Starting at the first line of the items, reproduce each line unchanged, and stop after the line that contains "단일테이블은 부모만, 서브타입은".

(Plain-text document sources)
========================

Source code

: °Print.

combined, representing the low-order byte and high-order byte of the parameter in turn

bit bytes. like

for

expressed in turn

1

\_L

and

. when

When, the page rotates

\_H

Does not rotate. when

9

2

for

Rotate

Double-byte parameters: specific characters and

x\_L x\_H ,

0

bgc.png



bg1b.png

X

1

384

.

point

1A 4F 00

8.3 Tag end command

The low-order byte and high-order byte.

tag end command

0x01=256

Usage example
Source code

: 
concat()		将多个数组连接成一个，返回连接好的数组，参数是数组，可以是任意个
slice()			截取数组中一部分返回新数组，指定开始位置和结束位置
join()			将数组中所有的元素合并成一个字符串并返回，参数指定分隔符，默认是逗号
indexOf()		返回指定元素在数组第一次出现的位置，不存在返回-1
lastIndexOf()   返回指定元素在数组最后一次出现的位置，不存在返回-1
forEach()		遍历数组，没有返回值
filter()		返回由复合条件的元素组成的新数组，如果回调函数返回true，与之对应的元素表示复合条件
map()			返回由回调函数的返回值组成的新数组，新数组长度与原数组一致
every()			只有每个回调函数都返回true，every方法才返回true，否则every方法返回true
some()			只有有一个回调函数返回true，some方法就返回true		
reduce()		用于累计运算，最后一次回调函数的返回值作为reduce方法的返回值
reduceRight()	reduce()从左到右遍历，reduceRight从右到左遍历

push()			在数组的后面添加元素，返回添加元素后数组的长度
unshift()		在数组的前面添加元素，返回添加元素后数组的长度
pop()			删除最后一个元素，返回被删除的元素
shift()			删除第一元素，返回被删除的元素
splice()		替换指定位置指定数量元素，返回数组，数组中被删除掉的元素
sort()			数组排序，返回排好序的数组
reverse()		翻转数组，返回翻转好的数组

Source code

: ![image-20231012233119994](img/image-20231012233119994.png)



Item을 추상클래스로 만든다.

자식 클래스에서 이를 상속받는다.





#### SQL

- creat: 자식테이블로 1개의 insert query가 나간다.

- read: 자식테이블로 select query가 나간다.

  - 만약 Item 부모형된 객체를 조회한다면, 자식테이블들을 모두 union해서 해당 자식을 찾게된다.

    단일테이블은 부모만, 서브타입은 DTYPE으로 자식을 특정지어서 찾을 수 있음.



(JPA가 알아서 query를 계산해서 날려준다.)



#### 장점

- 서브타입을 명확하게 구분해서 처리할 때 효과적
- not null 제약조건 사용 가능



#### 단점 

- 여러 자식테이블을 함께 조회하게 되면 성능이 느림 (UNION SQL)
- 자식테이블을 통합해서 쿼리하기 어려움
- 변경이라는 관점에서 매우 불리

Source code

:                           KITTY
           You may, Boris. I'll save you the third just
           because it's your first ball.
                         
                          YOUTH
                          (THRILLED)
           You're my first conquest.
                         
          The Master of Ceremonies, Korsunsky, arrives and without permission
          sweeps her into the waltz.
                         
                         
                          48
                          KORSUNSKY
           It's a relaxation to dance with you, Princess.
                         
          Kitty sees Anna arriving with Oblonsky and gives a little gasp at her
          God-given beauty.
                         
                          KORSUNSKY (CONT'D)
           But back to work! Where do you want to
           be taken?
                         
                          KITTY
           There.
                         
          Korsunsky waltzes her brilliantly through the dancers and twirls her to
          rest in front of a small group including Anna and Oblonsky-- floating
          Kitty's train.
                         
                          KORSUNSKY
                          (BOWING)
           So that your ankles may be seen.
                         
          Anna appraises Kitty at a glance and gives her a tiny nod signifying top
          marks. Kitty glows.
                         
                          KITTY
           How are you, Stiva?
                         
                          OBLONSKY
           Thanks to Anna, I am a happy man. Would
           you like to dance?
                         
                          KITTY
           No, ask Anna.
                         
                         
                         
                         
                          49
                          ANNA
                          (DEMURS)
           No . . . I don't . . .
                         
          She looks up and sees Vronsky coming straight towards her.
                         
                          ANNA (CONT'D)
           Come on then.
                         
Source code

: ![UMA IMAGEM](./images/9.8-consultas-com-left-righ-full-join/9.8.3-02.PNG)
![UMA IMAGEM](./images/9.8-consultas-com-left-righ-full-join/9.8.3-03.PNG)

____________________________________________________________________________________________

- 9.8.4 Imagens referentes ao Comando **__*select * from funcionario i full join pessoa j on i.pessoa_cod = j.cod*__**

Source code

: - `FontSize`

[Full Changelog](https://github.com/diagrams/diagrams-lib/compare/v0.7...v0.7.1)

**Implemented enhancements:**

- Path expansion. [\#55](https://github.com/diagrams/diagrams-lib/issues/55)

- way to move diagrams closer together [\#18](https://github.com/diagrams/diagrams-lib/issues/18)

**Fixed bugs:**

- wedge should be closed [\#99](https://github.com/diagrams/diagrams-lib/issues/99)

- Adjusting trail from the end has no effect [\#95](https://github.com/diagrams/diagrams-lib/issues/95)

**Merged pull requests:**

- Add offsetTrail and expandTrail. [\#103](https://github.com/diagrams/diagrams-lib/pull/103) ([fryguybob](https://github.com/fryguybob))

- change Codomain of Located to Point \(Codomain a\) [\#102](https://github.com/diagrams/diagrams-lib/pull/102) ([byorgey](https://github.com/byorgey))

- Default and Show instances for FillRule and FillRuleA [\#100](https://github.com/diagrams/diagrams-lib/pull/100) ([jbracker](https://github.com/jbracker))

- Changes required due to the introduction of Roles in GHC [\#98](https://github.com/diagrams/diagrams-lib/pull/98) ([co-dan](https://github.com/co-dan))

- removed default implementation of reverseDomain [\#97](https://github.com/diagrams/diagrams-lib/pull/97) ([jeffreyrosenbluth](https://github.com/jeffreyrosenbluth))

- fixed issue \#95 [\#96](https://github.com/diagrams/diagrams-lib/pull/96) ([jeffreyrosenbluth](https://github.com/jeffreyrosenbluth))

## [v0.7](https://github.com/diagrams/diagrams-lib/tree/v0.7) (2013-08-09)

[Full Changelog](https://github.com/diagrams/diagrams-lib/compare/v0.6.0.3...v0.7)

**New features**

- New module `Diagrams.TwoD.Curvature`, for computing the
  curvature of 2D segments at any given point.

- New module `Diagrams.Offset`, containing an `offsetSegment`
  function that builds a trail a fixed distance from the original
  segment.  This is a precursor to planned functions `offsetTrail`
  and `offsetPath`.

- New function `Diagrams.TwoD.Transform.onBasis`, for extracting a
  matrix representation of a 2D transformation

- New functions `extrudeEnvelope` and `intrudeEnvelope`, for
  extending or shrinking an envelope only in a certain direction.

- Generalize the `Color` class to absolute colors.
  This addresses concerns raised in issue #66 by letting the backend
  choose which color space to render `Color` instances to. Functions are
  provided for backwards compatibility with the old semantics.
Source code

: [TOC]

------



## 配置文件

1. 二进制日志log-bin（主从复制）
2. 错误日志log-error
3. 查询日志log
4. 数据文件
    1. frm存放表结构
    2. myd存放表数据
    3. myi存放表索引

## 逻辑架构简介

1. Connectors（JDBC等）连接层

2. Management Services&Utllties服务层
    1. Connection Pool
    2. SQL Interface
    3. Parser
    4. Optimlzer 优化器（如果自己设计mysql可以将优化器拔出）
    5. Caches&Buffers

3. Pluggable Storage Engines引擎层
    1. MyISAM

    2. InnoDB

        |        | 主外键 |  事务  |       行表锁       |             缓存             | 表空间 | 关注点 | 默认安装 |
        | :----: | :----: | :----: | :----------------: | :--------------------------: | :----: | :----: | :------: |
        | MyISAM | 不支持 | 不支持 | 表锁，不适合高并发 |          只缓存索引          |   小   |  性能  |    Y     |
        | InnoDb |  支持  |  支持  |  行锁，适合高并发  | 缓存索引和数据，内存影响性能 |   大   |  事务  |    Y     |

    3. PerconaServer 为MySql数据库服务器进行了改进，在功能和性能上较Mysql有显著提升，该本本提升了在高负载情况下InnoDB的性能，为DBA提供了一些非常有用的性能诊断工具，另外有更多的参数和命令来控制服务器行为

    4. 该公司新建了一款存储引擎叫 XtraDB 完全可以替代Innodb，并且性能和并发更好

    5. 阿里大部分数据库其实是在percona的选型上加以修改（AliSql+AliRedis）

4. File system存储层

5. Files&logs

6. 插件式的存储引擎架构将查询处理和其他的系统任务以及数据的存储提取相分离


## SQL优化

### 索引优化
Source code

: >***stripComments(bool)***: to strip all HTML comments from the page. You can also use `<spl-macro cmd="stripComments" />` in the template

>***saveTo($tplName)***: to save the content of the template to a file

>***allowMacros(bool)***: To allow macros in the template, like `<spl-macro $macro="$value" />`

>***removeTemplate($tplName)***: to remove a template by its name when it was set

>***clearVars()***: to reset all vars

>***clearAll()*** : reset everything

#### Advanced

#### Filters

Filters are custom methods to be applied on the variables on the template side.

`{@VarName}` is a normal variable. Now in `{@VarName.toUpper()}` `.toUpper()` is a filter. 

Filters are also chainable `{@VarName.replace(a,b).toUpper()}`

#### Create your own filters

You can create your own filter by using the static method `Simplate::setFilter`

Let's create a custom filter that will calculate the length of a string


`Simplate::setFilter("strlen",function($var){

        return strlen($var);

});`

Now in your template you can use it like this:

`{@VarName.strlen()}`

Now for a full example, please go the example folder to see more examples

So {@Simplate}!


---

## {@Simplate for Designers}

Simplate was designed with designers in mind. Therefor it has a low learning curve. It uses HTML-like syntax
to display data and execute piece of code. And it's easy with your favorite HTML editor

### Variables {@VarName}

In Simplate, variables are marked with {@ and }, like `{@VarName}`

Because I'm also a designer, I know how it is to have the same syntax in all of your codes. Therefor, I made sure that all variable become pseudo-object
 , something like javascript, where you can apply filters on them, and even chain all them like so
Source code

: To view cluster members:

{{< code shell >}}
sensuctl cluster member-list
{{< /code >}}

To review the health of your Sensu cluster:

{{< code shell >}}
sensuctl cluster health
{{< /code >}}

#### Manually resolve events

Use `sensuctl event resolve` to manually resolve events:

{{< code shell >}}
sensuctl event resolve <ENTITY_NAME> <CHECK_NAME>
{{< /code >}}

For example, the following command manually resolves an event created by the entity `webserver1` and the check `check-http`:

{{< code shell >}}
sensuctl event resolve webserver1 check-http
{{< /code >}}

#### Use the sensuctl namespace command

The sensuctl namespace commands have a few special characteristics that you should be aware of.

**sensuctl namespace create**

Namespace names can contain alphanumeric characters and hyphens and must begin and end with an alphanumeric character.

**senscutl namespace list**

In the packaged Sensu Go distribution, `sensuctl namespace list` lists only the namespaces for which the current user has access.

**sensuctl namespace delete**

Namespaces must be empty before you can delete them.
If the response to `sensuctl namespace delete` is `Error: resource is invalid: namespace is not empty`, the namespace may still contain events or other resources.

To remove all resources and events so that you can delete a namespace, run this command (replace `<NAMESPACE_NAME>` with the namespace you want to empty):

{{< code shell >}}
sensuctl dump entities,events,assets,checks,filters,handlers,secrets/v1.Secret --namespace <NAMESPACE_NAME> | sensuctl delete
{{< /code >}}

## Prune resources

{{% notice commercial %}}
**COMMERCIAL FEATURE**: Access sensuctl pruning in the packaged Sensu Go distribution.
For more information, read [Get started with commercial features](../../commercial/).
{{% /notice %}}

========================

» **EXERCISE RESPONSE**
Source code

: °Print.

combined, representing the low-order byte and high-order byte of the parameter in turn

bit bytes. like

for

expressed in turn

1

\_L

and

. when

When, the page rotates

\_H

Does not rotate. when

9

2

for

Rotate

Double-byte parameters: specific characters and

x\_L x\_H ,

0

bgc.png



bg1b.png

X

1

384

.

point

1A 4F 00

8.3 Tag end command

The low-order byte and high-order byte.

tag end command

0x01=256

Usage example
Source code

: 
concat()		将多个数组连接成一个，返回连接好的数组，参数是数组，可以是任意个
slice()			截取数组中一部分返回新数组，指定开始位置和结束位置
join()			将数组中所有的元素合并成一个字符串并返回，参数指定分隔符，默认是逗号
indexOf()		返回指定元素在数组第一次出现的位置，不存在返回-1
lastIndexOf()   返回指定元素在数组最后一次出现的位置，不存在返回-1
forEach()		遍历数组，没有返回值
filter()		返回由复合条件的元素组成的新数组，如果回调函数返回true，与之对应的元素表示复合条件
map()			返回由回调函数的返回值组成的新数组，新数组长度与原数组一致
every()			只有每个回调函数都返回true，every方法才返回true，否则every方法返回true
some()			只有有一个回调函数返回true，some方法就返回true		
reduce()		用于累计运算，最后一次回调函数的返回值作为reduce方法的返回值
reduceRight()	reduce()从左到右遍历，reduceRight从右到左遍历

push()			在数组的后面添加元素，返回添加元素后数组的长度
unshift()		在数组的前面添加元素，返回添加元素后数组的长度
pop()			删除最后一个元素，返回被删除的元素
shift()			删除第一元素，返回被删除的元素
splice()		替换指定位置指定数量元素，返回数组，数组中被删除掉的元素
sort()			数组排序，返回排好序的数组
reverse()		翻转数组，返回翻转好的数组

Source code

: ![image-20231012233119994](img/image-20231012233119994.png)



Item을 추상클래스로 만든다.

자식 클래스에서 이를 상속받는다.





#### SQL

- creat: 자식테이블로 1개의 insert query가 나간다.

- read: 자식테이블로 select query가 나간다.

  - 만약 Item 부모형된 객체를 조회한다면, 자식테이블들을 모두 union해서 해당 자식을 찾게된다.

    단일테이블은 부모만, 서브타입은 DTYPE으로 자식을 특정지어서 찾을 수 있음.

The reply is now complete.